WHAT TO PRODUCE: Please copy each line of the data that includes the string "Сибае".

SOURCE MATERIAL:
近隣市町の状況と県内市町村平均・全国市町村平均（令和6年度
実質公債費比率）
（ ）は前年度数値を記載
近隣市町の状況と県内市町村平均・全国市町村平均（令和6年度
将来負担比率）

==

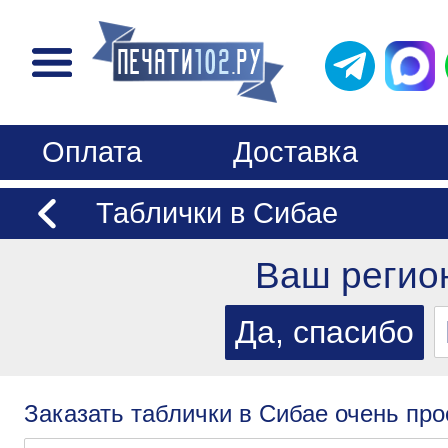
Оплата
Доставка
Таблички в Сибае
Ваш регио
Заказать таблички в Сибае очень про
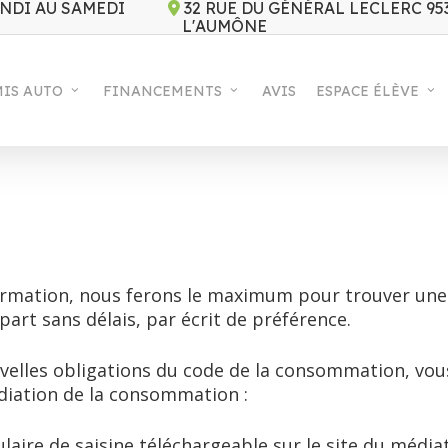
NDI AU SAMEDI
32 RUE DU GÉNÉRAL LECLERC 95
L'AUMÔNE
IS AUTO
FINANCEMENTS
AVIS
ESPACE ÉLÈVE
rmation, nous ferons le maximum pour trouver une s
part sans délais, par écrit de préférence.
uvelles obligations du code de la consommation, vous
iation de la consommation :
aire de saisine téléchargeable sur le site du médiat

SOLUTION TO THIS TASK:
Таблички в Сибае
Заказать таблички в Сибае очень про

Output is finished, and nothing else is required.